Your assignment ::
Rewrite the text of every item, replacing "Вай-фай" with "Wi-Fi" and leaving everything else unchanged. Leave the pictures out of the answer.

--

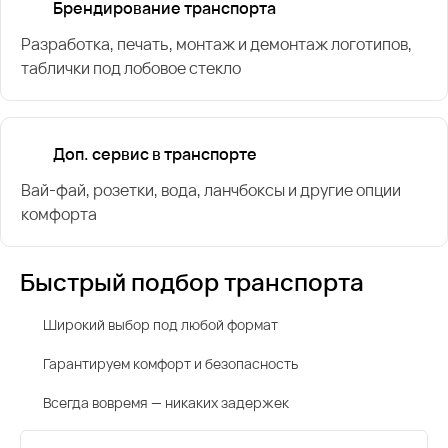
Брендирование транспорта
Разработка, печать, монтаж и демонтаж логотипов,
таблички под лобовое стекло
Доп. сервис в транспорте
Вай-фай, розетки, вода, ланчбоксы и другие опции
комфорта
Быстрый подбор транспорта
Широкий выбор под любой формат
Гарантируем комфорт и безопасность
Всегда вовремя — никаких задержек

--

Task answer ::
Брендирование транспорта
Разработка, печать, монтаж и демонтаж логотипов,
таблички под лобовое стекло
Доп. сервис в транспорте
Wi-Fi, розетки, вода, ланчбоксы и другие опции
комфорта
Быстрый подбор транспорта
Широкий выбор под любой формат
Гарантируем комфорт и безопасность
Всегда вовремя — никаких задержек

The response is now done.